Camille a la quarantaine et une vie qu'elle doit repenser : Eric, son mari, la quitte pour une jeunette et son alcoolisme l'a isolé de son entourage. Après un
réveillon (trop) arrosé, elle s'éveille à l'hôpital. Et retrouve ses parents, morts depuis plusieurs années. Camille n'a plus 40 ans, mais 16 ans. Elle reprend sa vie d'adolescente, va au lycée
et fait le rencontre d'Eric, celui dont elle sait qu'elle va tomber amoureuse et qu'ils vont passer plus de 20 ans ensemble avant une rupture douloureuse. Mais comment réagit-on quand on doit
lutter contre ses sentiments pour éviter d'être malheureux 20 ans plus tard ?
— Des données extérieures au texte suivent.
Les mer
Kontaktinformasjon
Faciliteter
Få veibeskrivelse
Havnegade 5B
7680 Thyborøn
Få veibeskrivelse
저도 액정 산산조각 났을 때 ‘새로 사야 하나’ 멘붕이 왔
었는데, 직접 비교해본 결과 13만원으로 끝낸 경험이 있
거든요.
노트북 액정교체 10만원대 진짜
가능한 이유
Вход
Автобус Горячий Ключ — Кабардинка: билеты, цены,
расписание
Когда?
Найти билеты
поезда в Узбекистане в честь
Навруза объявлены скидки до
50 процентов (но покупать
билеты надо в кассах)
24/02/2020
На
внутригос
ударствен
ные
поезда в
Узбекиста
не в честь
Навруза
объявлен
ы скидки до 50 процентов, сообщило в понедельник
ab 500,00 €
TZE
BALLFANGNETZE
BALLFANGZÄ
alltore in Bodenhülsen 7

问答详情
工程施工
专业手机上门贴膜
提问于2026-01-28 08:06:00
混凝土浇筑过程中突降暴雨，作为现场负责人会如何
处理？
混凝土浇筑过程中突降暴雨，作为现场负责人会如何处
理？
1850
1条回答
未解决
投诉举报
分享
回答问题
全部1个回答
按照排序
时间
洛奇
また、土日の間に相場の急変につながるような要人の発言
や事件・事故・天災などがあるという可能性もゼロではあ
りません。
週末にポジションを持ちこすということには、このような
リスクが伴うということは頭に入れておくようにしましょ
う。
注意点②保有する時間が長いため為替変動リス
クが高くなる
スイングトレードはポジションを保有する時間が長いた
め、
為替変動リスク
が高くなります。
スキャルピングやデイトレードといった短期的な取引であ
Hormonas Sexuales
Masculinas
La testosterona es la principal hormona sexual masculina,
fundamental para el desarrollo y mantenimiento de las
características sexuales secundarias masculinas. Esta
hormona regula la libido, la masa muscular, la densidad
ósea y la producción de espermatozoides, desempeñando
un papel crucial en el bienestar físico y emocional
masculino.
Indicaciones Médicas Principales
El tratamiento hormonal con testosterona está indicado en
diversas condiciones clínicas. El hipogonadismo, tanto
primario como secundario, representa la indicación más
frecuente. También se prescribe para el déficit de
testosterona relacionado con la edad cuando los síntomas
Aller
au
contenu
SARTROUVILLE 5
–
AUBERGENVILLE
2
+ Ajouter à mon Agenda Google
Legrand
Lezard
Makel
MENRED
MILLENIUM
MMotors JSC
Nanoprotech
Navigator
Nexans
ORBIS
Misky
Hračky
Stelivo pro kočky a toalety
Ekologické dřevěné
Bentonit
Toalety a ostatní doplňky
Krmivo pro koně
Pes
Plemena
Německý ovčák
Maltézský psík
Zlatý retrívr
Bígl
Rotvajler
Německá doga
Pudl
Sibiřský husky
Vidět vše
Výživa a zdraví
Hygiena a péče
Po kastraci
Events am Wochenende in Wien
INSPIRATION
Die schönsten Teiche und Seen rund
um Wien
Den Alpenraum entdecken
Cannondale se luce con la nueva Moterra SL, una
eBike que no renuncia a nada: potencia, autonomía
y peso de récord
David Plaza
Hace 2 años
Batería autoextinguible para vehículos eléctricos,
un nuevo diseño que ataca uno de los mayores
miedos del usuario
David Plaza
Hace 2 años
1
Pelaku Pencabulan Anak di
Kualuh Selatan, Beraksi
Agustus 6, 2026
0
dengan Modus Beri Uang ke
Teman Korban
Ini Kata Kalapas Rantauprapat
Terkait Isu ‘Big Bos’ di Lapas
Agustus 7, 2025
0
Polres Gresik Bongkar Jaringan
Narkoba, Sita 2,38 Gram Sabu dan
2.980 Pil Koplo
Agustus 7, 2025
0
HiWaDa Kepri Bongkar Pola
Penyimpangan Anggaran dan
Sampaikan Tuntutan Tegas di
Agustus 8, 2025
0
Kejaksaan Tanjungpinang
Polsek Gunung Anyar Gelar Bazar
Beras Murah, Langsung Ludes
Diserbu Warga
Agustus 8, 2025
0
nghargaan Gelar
Le film de Noémie Lvovsky est une vraie réussite. Dès le générique (très beau, avec des gouttes qui tombent, des montres qui volent et des chats qui traversent l'écran au ralenti), j'ai été embarqué dans cette histoire et son ambiance particulière. Avant sa retombée en adolescence, l'apparition de Jean-Pierre Léaud en horloger intemporel laisse entrevoir le mystère de ce film et de son intrigue.
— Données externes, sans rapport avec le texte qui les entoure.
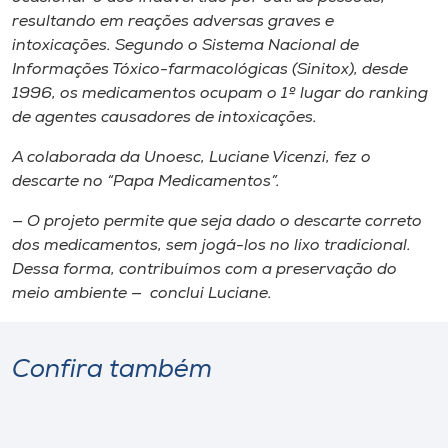
resultando em reações adversas graves e
intoxicações. Segundo o Sistema Nacional de
Informações Tóxico-farmacológicas (Sinitox), desde
1996, os medicamentos ocupam o 1º lugar do
ranking
de agentes causadores de intoxicações.
A colaborada da Unoesc, Luciane Vicenzi, fez o
descarte no “Papa Medicamentos”.
— O projeto permite que seja dado o descarte correto
dos medicamentos, sem jogá-los no lixo tradicional.
Dessa forma, contribuímos com a preservação do
meio ambiente — conclui Luciane.
Confira também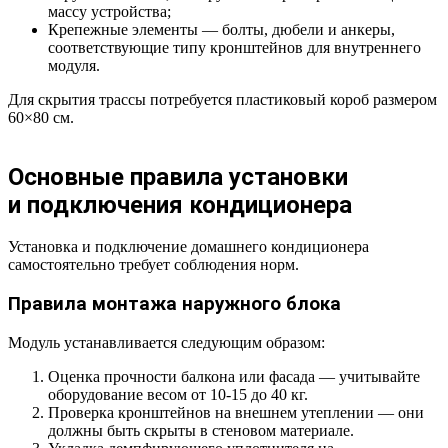
массу устройства;
Крепежные элементы — болты, дюбели и анкеры,
соответствующие типу кронштейнов для внутреннего
модуля.
Для скрытия трассы потребуется пластиковый короб размером
60×80 см.
Основные правила установки
и подключения кондиционера
Установка и подключение домашнего кондиционера
самостоятельно требует соблюдения норм.
Правила монтажа наружного блока
Модуль устанавливается следующим образом:
Оценка прочности балкона или фасада — учитывайте
оборудование весом от 10-15 до 40 кг.
Проверка кронштейнов на внешнем утеплении — они
должны быть скрыты в стеновом материале.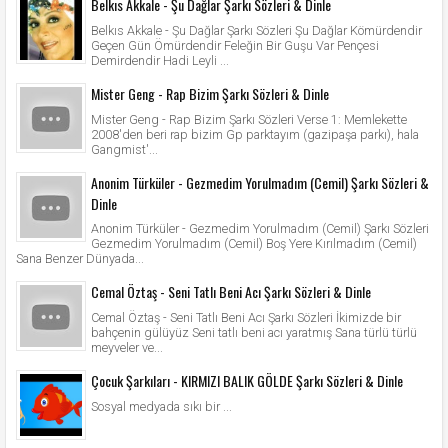
Belkıs Akkale - Şu Dağlar Şarkı Sözleri & Dinle
Belkıs Akkale - Şu Dağlar Şarkı Sözleri Şu Dağlar Kömürdendir
Geçen Gün Ömürdendir Feleğin Bir Guşu Var Pençesi
Demirdendir Hadi Leyli ...
Mister Geng - Rap Bizim Şarkı Sözleri & Dinle
Mister Geng - Rap Bizim Şarkı Sözleri Verse 1: Memlekette
2008'den beri rap bizim Gp parktayım (gazipaşa parkı), hala
Gangmist'...
Anonim Türküler - Gezmedim Yorulmadım (Cemil) Şarkı Sözleri &
Dinle
Anonim Türküler - Gezmedim Yorulmadım (Cemil) Şarkı Sözleri
Gezmedim Yorulmadım (Cemil) Boş Yere Kırılmadım (Cemil)
Sana Benzer Dünyada...
Cemal Öztaş - Seni Tatlı Beni Acı Şarkı Sözleri & Dinle
Cemal Öztaş - Seni Tatlı Beni Acı Şarkı Sözleri İkimizde bir
bahçenin gülüyüz Seni tatlı beni acı yaratmış Sana türlü türlü
meyveler ve...
Çocuk Şarkıları - KIRMIZI BALIK GÖLDE Şarkı Sözleri & Dinle
Sosyal medyada sıkı bir ...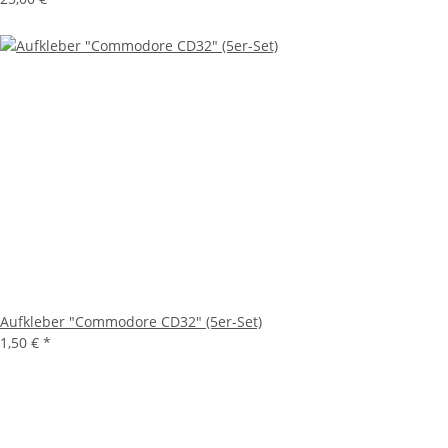
Aufkleber "Commodore CD32" (5er-Set)
1,50 €
*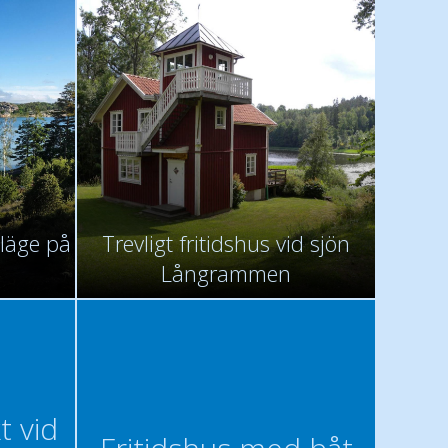
 läge på
Trevligt fritidshus vid sjön
Långrammen
t vid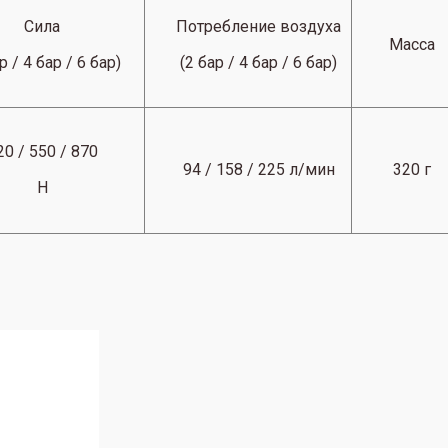
Сила
Потребление воздуха
Масса
р / 4 бар / 6 бар)
(2 бар / 4 бар / 6 бар)
20 / 550 / 870
94 / 158 / 225 л/мин
320 г
Н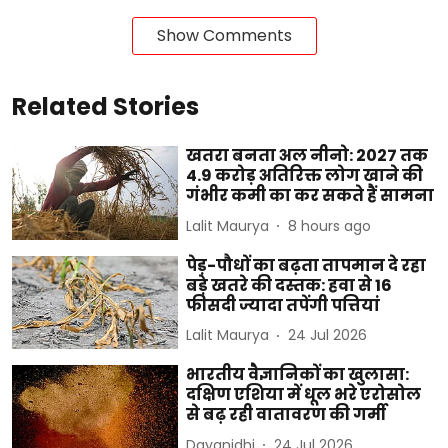
Show Comments
Related Stories
खतरा बनता अल नीनो: 2027 तक
4.9 करोड़ अतिरिक्त लोग खाने की
गंभीर कमी का कर सकते हैं सामना
Lalit Maurya
8 hours ago
पेड़-पौधों का बढ़ता तापमान दे रहा
बड़े खतरे की दस्तक: हवा से 16
फीसदी ज्यादा तपेंगी पत्तियां
Lalit Maurya
24 Jul 2026
भारतीय वैज्ञानिकों का खुलासा:
दक्षिण एशिया में धूल भरे एरोसोल
से बढ़ रही वातावरण की गर्मी
Dayanidhi
24 Jul 2026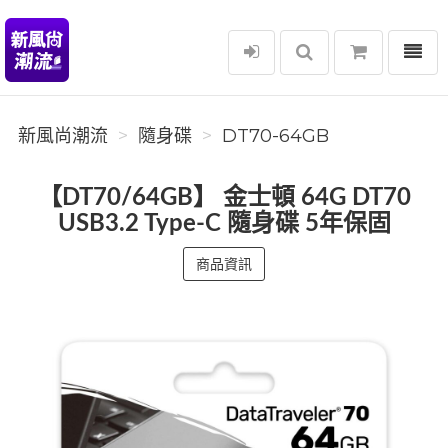
選單
新風尚潮流
新風尚潮流
隨身碟
DT70-64GB
【DT70/64GB】 金士頓 64G DT70
USB3.2 Type-C 隨身碟 5年保固
商品資訊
Le retour à l'adolescence est un vrai bonheur. Noémie Lvovsky met en scène les années 80, avec baladeur et musique du moment. Ses trois copines et elle forment une bande tout à fait typique. Judith Chemla, India Hair et Julia Faure donnent à ces personnages une fraîcheur et une énergie communicative. L'ensemble du casting est d'ailleurs globalement très réussi, avec des profs aux apparitions courtes mais marquantes (Matthieu Amalric, Anne Alvaro). Et les diverses expériences de drague entre ados donnent lieu à des scènes très drôles
Mais le force du film est de ne pas se résumer à une simple représentation comique des années 80. Le personnage d'Eric (Samir Guesmi), au coeur de l'intrigue, pose la question de savoir comment réagir face au bonheur qui éclate, tout en sachant que tout cela ne finira pas bien. Mais c'est surtout visible par le biais des parents de Camille (Yolande Moreau et Michel Vuillermoz, remarquables). Camille ne s'est jamais vraiment remise de la mort de sa mère. Elle sent qu'elle n'arrivera pas à éviter son décès brutal et fait en sorte de garder des traces d'elle. Cela passe par quelques discussions, des mots échangés ou des voix enregistrées. Noémie Lvovsky transcrit avec beaucoup de subtilité et de finesse ces moments de recherche de conservation du souvenir et de désarroi, et la scène de la mort de la mère est vraiment poignante.
Noémie Lvovsky signe un film grand public qui marie drôlerie, burlesque et gravité. En s'accordant le rôle-titre, elle trouve peut-être le grand rôle de sa carrière, qui ne fait que confirmer tout le bien que je pensais d'elle, comme actrice ou comme réalisatrice (j'ai été un peu mitigé pour Faut que ça danse !, mais Les sentiments était une belle réussite.)